Bilateral funduscopic examinations showed microaneurysm in left eye and small vessel dilation in right eye (Fig. 1a). Fluorescein angiogram showed microaneurysms, slight fluorescein leakage from the peripheral vessels bilaterally (Fig. 1b), and delayed arm-to-retina time (21 seconds) in the right eye.

Fig. 1

a Color fundus photographs of both eyes at the first visit. A magnified view shows a microaneurysm (arrow) and a small vessel dilation (solid triangle). b Fluorescein angiogram showing microaneurysm (arrows) and slight fluorescein leakage from periferal vessels (solid triangles) in both eyes. (For interpretation of the references to colour in this figure legend, the reader is referred to the web version of this article.)

On the basis of all these findings we made the diagnosis of bilateral stage 2 TR. The DOCT flowmeter showed normal RBF (10.3μL/min), with very slow V (2.3 mm/second) during the diastolic phase in the right superior temporal artery (Fig. 2a). During the systolic phase, the parabolic RBVP and its flow image were normal (Fig. 2b and c). During the diastolic phase, the RBVP was abnormal (Fig. 2d) and the flow image extremely weak (Fig. 2e).

Fig. 2

a Continuous recording of the absolute blood velocity in the retinal artery in the superior temporal site during several cardiac cycles. The arrow indicates the systolic phase and the arrowhead indicates the diastolic phase. b A horizontal retinal blood velocity profiles (RBVP) profile image of the systolic phase. c A flow image of the artery (arrow) in the systolic phase. d A horizontal RBVP image of the diastolic phase. e The flow image of the artery (arrow) in the diastolic phase is unclear.

Discussion

Using DOCT flowmeter, we first observed an abnormal RBVP during the diastolic phase and a parabolic RBVP during the systolic phase in a patient with TA with AR.

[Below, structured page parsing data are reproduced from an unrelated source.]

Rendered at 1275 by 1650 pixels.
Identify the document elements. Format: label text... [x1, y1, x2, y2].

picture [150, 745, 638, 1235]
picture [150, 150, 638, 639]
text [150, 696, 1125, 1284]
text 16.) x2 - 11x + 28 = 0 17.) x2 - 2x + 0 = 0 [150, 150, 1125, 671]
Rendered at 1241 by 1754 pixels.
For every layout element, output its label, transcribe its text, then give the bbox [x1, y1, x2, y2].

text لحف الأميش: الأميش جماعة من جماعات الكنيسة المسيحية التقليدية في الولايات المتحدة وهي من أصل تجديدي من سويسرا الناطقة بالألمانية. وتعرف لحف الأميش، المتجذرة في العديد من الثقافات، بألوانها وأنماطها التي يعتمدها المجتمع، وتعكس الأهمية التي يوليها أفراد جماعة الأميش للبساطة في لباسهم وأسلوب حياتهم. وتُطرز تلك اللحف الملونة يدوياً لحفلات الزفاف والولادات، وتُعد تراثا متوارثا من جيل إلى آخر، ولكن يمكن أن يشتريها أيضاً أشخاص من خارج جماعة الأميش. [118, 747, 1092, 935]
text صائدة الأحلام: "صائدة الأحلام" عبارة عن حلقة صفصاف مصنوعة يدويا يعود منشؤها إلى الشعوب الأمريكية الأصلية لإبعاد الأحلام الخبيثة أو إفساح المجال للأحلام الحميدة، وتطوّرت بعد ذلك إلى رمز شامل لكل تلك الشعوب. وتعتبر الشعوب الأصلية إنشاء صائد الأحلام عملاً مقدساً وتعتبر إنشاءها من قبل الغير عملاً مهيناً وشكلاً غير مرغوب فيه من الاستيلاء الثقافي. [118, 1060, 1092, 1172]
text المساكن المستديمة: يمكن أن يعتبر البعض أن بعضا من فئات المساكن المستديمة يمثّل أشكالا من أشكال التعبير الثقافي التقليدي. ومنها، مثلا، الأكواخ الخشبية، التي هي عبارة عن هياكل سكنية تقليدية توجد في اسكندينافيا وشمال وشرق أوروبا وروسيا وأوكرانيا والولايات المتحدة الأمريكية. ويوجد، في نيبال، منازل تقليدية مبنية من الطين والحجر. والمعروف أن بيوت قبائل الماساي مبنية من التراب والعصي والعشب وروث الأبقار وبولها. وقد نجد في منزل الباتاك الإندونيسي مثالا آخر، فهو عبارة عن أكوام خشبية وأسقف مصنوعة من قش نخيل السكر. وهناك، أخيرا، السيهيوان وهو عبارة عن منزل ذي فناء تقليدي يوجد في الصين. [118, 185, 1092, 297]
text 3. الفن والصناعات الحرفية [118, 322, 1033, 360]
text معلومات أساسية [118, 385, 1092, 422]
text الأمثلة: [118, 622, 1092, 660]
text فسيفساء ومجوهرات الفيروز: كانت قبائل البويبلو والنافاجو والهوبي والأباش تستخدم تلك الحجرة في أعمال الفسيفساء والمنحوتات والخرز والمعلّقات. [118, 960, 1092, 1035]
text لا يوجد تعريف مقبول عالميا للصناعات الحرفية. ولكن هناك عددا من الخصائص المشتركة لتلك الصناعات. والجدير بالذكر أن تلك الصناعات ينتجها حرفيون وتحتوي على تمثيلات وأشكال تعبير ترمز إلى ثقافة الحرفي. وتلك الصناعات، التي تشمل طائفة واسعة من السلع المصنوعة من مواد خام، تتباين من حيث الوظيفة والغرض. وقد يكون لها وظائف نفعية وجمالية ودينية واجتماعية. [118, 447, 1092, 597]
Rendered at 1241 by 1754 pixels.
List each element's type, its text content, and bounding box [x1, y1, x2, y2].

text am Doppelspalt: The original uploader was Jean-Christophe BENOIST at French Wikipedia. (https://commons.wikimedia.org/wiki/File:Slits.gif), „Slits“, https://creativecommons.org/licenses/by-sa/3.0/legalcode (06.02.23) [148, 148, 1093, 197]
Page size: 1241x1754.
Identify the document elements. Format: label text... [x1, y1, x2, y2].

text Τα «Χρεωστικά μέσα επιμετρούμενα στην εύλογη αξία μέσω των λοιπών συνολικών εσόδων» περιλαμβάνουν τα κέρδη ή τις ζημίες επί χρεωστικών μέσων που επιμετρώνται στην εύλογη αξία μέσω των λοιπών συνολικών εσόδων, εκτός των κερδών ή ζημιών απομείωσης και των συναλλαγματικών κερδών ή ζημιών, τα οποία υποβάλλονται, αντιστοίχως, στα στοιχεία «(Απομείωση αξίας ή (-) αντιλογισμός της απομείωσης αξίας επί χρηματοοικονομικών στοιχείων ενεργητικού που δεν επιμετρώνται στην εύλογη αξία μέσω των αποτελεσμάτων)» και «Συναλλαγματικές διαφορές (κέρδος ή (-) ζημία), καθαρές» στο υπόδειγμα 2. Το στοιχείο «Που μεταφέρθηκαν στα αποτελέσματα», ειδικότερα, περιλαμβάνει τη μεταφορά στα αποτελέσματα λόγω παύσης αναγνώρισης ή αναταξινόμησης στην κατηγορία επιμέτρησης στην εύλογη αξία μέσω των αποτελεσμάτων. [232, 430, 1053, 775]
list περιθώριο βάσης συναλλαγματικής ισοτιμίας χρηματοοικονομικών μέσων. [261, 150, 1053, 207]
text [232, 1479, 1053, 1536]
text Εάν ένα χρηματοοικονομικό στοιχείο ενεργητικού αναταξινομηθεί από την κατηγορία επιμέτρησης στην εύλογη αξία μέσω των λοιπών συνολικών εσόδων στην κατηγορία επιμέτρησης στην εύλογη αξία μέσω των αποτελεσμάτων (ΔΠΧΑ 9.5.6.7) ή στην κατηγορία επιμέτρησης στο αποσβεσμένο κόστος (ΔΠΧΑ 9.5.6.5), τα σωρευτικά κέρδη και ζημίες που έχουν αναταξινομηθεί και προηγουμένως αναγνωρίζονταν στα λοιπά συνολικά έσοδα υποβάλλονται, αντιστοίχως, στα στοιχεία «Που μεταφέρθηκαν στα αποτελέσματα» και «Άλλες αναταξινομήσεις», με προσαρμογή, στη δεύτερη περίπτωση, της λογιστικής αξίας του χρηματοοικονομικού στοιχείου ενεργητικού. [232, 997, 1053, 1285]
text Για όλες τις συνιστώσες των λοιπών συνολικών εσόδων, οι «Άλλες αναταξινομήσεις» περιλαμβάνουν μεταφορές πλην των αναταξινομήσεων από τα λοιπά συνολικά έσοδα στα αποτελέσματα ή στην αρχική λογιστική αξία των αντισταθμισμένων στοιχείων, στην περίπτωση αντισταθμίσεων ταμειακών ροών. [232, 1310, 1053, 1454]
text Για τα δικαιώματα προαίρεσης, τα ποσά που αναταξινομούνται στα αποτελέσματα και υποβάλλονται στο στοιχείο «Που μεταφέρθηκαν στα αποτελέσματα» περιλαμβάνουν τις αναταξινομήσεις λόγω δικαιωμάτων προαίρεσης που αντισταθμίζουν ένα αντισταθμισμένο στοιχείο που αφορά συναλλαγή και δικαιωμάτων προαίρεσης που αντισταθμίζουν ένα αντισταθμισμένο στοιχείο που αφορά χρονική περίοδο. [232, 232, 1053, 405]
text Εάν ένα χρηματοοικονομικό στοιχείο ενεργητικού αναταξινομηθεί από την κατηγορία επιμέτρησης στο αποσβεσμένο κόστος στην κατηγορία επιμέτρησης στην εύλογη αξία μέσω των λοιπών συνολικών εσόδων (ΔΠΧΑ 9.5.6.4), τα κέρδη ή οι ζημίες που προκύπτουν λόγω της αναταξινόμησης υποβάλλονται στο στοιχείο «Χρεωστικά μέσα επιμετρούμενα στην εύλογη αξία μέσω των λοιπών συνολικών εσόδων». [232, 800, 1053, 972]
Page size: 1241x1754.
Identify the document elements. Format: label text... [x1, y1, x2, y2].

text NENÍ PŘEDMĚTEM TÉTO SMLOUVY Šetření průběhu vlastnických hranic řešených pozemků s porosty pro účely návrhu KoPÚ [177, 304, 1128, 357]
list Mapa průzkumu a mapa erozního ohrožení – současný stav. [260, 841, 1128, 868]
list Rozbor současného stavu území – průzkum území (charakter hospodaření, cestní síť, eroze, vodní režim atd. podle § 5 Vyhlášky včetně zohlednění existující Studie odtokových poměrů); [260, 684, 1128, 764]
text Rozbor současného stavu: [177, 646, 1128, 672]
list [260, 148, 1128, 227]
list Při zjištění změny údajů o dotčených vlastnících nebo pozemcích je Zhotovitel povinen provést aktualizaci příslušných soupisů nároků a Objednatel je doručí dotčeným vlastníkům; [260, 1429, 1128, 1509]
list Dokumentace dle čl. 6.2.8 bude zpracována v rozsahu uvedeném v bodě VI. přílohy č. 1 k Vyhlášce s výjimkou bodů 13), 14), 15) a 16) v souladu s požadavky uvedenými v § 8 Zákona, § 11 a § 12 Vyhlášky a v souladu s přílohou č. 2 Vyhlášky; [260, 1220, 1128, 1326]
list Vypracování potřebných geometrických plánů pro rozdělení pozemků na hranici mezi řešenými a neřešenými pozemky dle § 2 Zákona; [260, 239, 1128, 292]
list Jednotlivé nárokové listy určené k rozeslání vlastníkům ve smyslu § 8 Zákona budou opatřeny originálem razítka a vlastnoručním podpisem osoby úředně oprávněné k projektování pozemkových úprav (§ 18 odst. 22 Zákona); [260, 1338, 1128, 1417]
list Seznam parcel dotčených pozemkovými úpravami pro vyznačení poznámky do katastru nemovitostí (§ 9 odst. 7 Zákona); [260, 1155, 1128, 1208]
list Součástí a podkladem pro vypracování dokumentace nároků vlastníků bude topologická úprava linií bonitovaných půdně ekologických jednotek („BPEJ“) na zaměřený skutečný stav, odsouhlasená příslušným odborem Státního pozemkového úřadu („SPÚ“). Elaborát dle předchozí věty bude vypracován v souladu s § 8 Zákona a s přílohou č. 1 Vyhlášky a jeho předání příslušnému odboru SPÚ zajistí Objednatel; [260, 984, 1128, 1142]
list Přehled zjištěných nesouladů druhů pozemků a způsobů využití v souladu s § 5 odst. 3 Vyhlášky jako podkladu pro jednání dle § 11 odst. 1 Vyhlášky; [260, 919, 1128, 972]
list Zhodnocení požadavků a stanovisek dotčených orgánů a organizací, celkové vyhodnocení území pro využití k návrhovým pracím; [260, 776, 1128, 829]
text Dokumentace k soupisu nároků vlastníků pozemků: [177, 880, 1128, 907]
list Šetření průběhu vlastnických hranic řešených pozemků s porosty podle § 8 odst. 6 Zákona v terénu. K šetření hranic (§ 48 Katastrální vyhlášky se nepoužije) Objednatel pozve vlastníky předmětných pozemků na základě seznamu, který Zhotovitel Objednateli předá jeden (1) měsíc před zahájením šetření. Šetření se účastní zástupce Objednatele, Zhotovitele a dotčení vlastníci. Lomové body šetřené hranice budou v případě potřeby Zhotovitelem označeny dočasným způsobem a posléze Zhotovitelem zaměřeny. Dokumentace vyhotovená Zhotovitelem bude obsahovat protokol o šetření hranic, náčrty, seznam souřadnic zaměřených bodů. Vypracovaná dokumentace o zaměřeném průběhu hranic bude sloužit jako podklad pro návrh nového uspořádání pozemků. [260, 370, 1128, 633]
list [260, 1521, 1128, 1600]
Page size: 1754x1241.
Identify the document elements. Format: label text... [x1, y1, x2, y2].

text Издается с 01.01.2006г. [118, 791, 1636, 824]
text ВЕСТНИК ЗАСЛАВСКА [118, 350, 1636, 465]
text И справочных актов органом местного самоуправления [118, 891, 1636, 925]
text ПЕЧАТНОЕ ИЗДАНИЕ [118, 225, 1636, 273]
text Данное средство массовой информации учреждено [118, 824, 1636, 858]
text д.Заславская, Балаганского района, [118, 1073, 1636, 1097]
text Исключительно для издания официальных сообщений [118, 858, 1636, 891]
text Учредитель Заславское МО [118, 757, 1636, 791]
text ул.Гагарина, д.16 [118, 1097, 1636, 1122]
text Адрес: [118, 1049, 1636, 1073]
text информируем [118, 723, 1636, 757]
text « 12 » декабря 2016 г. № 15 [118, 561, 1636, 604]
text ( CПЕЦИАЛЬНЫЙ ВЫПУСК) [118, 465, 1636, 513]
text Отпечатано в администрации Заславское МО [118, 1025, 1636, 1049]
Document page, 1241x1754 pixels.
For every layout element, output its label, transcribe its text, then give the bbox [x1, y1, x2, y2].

AR develops in 13%–25% of patients with TA. However, the relationship between AR and retinal circulation is unknown. We reported previously that the V is related to aortic valve function in TA with AR using LDV. Findings of the current case supported that study and we concluded that AR might result from blood leaking backward through the aortic valve immediately after the systolic phase followed by stagnated retinal peripheral blood flow. In addition, we speculated these findings might have caused retinal hypoperfusion during diastolic phase in the current early stage TR patient. Taken together, it is important to analyze the V and RBVP during one cardiac cycle in patients with TA.

Conclusions

We revealed abnormal RBVP in a case of TA patient with AR for the first time. Our DOCT system enables measurement of the human retinal microcirculation and seems to reflect changes in the systemic circulation, i.e., aortic valve dysfunction.

Patient consent

The institutional review board and the ethics committee of Asahikawa Medical University approved this study. The study protocol adhered to the tenets of the Declaration of Helsinki. The patient's legal guardian consented in writing to publication of the case.

Funding

Supported by Grants-in-Aid for Scientific Research from the Ministry of Education, Culture, Sports, Science, and Technology in Japan (15K20242 to Tomofumi Tani (corresponding author)). Other authors have no funding or grant support.

Authorship

All authors attest that they meet the current CMJE criteria for authorship.

Conflict of interest

Akitoshi Yoshida has financial/conflicting interests of Topcon, Japan (Patent).

The corresponding author (Tomofumi Tani) has no financial/conflicting interests to disclose.

Taiji Nagaoka has no financial/conflicting interests to disclose.

Atsushi Takahashi has no financial/conflicting interests to disclose.